Wednesday, 9 April 2014

Weekly NDM Story...

Peaches Geldof – was the coverage by newspapers, and TV, over the top? The majority of national newspapers in the UK carried news of the death of Bob Geldof's daughter on their front pages...
Peaches Geldof front page
The Guardian was one of several national newspapers that featured the death of Peaches Geldof on its front page. Photograph: Guardian

The sudden death of a young woman, especially the daughter of a man as famous as Bob Geldof and with a history of family tragedy, was bound to be a headline event. When news broke that Peaches Geldof had died, aged 25, the Sky News presenter momentarily floundered. Similarly, the BBC's news channel had some unusually nervous moments. What followed was a couple of hours of vacuous, and sometimes embarrassing, interviews with "commentators" who endlessly repeated that it was a tragedy, that it echoed the early death of her mother, Paula Yates, and that Peaches had led an unconventional life. Twitter was scanned for quotable quotes. She was variously described as a journalist, TV presenter, DJ, model, "fashion icon", mother of two, twice-married. There were also vague references to her being "too thin". 

The story led the main evening news programmes, pushing down the order developments in Ukraine, the Maria Miller controversy and the Oscar Pistorius trial. It also garnered much more coverage than the death of 93-year-old "legendary" film star Mickey Rooney. Meanwhile, newspapers were able to prepare their news reports, analyses, picture research and tributes without the difficulty of sitting in front of a camera. Most editors decided that the TV news shows were right to give the Peaches Geldof story top billing. Some devoted their entire front page to it, such as the Daily Mail, The Sun, Daily Mirror, Daily Star and Metro. In so doing, they overturned their previous plans to give pictorial pride of place to the Duchess of Cambridge and her son in Australia. Almost every other paper (with the notable exceptions of The Independent and the Financial Times) carried front page pictures and articles about Peaches. Every editor, I noted, avoided the temptation to speculate on the cause of her death, respectfully repeating the statement issued by the police. 
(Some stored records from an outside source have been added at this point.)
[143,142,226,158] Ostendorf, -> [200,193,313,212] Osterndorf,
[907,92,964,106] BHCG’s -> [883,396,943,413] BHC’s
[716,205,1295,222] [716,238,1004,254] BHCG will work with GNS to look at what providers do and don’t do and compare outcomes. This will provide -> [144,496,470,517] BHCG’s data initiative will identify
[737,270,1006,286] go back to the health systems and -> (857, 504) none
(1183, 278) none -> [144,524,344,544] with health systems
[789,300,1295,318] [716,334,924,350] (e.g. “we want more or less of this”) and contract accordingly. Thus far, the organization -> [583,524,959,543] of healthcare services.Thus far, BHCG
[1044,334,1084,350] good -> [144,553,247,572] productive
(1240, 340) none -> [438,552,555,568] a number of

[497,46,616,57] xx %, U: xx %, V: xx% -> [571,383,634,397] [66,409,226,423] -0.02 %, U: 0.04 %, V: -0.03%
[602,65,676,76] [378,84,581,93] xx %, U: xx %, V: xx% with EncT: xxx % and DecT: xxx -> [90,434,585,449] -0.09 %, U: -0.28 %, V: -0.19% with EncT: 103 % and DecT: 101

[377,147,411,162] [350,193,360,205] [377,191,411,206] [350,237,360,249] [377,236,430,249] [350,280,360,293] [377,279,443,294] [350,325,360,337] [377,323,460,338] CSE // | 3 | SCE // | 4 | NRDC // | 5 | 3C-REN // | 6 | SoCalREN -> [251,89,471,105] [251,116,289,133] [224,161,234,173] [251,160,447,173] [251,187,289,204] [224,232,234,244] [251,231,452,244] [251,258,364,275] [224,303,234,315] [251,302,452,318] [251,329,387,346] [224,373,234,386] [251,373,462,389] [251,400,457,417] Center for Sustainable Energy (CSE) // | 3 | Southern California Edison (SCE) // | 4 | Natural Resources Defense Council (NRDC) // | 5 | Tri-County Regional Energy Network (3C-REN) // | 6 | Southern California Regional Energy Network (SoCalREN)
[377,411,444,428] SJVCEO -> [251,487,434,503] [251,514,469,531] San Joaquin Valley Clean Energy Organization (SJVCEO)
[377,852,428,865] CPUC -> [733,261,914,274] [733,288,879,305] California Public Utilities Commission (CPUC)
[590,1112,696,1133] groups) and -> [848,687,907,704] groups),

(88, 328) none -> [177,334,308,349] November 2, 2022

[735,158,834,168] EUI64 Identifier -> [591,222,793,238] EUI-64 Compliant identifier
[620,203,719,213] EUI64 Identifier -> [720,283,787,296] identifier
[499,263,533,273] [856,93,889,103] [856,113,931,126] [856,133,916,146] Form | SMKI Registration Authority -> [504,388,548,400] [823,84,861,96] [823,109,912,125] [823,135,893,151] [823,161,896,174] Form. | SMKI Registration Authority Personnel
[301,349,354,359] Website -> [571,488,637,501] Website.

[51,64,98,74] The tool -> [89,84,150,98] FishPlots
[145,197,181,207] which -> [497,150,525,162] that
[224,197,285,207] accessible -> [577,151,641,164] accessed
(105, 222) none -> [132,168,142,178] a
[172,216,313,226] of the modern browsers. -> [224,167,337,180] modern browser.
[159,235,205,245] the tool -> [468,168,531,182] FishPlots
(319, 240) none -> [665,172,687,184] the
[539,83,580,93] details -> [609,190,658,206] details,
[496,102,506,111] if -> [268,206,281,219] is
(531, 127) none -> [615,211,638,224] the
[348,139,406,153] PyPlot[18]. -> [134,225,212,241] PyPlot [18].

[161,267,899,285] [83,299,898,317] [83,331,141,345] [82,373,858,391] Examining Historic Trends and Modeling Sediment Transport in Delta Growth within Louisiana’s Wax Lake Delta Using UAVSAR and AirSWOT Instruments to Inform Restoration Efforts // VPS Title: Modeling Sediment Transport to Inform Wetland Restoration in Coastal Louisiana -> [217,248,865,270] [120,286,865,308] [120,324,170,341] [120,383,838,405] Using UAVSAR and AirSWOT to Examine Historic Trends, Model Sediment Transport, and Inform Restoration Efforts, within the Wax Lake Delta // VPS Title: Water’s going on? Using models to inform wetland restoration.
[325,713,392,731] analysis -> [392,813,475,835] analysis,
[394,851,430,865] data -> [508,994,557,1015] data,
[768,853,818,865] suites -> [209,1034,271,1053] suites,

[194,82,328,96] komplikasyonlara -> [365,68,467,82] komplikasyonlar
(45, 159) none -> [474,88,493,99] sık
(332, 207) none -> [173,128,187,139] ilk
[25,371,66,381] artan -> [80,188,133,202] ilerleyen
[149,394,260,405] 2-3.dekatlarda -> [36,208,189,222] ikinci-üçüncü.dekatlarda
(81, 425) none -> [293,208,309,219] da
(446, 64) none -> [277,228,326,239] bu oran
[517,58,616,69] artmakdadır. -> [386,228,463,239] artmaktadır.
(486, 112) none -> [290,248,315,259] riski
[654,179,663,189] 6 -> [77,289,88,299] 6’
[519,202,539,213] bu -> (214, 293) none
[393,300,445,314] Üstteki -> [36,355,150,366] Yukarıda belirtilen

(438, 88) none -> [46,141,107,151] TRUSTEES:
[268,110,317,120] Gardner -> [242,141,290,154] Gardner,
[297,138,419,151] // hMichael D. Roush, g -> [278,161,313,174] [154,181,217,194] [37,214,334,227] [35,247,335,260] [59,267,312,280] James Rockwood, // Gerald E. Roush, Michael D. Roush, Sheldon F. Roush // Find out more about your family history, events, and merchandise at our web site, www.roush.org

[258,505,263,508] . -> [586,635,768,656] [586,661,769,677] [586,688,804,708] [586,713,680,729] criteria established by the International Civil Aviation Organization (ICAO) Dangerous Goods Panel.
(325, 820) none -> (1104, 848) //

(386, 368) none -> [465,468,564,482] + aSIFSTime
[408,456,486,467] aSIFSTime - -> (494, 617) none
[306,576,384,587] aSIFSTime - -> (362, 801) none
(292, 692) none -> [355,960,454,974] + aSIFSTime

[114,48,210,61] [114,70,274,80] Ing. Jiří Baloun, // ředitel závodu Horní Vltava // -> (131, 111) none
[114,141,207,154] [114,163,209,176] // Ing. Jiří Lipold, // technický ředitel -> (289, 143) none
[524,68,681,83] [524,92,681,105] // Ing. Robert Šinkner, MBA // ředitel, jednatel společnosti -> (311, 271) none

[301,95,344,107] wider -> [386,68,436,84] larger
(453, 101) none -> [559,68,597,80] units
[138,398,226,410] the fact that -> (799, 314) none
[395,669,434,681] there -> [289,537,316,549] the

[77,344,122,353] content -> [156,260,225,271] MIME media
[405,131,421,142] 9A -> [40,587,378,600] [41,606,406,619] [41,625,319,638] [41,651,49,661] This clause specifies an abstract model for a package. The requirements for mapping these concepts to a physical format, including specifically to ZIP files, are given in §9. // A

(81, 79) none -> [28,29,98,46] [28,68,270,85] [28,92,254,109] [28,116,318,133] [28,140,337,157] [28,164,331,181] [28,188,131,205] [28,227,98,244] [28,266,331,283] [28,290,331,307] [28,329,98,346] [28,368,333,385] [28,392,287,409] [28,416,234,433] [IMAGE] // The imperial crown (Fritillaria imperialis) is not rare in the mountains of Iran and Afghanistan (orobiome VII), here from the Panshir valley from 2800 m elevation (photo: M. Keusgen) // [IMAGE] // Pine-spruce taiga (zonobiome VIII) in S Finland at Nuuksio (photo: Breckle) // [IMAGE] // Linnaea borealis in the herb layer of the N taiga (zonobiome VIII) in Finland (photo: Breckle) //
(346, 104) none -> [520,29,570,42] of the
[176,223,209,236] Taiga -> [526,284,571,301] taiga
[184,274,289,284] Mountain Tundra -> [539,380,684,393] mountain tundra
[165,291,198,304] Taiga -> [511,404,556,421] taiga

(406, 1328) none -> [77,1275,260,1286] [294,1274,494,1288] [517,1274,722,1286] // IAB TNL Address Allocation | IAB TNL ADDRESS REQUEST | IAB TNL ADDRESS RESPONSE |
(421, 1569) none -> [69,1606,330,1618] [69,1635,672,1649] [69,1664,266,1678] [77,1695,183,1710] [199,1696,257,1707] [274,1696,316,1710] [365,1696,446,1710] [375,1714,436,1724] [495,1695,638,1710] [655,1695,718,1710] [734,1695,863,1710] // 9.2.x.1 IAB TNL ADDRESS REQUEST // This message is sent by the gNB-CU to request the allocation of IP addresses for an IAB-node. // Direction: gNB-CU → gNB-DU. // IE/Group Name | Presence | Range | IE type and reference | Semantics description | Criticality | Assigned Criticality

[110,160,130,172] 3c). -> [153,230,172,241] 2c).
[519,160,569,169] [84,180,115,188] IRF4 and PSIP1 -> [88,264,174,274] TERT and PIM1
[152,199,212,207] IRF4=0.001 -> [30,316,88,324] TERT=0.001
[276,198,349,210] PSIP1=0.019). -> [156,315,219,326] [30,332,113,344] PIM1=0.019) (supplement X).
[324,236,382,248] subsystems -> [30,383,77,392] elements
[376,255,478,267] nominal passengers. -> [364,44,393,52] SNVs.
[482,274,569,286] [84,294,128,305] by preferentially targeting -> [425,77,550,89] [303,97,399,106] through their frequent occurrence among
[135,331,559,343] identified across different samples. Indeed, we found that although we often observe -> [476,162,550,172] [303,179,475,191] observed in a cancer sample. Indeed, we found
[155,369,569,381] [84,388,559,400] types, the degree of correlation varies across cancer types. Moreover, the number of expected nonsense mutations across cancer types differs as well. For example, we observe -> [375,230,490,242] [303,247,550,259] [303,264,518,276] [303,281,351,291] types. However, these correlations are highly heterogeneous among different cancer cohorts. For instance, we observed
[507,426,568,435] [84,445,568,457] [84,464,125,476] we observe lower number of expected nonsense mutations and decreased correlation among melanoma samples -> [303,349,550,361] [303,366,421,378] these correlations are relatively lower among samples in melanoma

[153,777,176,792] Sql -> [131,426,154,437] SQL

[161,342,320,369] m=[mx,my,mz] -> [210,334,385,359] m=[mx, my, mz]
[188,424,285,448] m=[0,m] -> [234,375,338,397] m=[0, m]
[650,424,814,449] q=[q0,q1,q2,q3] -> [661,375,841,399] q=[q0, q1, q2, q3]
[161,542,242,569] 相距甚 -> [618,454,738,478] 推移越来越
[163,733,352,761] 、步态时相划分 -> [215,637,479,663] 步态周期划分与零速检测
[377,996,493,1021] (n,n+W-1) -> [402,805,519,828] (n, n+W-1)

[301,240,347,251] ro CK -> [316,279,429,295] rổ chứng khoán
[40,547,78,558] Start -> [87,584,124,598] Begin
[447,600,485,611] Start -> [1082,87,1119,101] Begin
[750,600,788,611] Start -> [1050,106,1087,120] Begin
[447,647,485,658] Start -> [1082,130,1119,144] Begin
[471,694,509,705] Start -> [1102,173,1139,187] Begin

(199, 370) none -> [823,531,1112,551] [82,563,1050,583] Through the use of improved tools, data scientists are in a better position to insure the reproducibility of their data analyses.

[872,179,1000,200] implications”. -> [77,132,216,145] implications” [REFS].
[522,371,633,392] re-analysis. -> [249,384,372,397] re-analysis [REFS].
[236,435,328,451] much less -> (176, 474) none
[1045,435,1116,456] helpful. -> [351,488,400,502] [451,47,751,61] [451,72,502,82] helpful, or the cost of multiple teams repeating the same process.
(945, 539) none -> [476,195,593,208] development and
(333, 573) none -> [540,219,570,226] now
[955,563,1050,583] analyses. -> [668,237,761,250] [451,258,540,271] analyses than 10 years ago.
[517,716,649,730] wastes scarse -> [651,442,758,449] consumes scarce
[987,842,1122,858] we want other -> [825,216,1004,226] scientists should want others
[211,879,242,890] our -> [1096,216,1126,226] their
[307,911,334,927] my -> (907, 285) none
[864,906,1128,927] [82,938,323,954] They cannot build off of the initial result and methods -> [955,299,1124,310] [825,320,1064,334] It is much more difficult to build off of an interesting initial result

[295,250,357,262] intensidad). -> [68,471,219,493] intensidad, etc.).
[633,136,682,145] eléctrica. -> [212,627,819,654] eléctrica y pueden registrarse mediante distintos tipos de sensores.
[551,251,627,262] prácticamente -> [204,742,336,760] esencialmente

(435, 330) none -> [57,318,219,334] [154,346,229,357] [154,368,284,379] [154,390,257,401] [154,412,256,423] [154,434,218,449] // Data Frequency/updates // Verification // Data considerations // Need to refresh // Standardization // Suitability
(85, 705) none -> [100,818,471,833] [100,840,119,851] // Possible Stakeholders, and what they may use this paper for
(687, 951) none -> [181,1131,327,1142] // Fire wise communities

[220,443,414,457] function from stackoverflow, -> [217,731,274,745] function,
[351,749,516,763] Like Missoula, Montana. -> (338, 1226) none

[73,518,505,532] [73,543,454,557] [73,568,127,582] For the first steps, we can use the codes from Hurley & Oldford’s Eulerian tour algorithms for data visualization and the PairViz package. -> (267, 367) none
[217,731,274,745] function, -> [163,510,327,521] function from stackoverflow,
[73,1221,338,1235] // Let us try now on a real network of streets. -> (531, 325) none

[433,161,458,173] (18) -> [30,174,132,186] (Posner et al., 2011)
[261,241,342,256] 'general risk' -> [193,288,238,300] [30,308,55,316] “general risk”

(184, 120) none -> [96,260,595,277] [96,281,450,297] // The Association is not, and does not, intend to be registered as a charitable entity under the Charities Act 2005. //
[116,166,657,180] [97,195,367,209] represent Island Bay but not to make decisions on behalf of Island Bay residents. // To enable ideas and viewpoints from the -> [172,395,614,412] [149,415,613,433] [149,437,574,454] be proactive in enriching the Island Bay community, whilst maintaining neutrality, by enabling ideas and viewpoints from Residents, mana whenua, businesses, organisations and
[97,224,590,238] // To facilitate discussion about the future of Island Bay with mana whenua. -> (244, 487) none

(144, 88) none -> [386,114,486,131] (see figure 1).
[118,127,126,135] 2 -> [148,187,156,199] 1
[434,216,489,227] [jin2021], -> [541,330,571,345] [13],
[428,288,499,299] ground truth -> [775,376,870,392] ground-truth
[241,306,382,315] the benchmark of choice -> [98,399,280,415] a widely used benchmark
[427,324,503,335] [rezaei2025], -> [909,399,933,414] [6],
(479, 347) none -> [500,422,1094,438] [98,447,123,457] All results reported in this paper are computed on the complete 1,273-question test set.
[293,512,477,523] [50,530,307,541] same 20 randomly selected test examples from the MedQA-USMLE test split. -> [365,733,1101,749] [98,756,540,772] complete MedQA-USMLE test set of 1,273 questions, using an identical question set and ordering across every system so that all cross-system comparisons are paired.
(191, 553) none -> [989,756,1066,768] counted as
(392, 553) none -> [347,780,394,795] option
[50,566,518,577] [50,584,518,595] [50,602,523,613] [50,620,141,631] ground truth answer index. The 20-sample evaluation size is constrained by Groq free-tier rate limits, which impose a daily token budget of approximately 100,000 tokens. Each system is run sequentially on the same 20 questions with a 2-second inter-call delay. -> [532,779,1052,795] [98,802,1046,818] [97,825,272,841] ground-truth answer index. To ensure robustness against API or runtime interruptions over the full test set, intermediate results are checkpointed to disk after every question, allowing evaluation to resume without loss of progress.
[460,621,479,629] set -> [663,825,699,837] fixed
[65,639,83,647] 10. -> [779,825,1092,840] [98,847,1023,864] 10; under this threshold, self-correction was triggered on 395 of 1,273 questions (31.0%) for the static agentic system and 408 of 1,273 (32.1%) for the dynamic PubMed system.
Most of the articles nosed off on Bob Geldof's statement, and the headline writers (at the Daily Telegraph, The Times, The Guardian and Daily Mail) also relied on his words: "We are beyond pain." I thought Metro's front page bordered on tastelessness. It used the picture Peaches had posted on Twitter of herself, as a baby, in her mother's arms with the headline, "Together again." The Sun did roughly the same inside, using the same picture and the headline, "With mum." The Sun, with seven pages, devoted most space to the story. But its main articles were readable and, in the circumstances, reasonable pieces of work. It stuck, in the main, to facts. Elsewhere, there were instances of speculation about her state of mind, such as the Mail's piece, ""She never got over losing Paula at 11", but it was a sensible assessment of what Peaches had said and written about the subject. 

I think the news headlines did over react to the death of Geldof's daughter Peaches who was only 24 years old. As most of the news sources covered her story, it seemed a bit to much as many people die unexpectedly also celebrities. The impact of her being a celebrity could be the reason to the high coverage of her death therefore resulting in every news provider. Most of the newspapers have used the iconic image of her mother Paula Yates who died in 2000 for overdosing heroine and herself as a baby with head title saying 'With mother' or 'Mum'.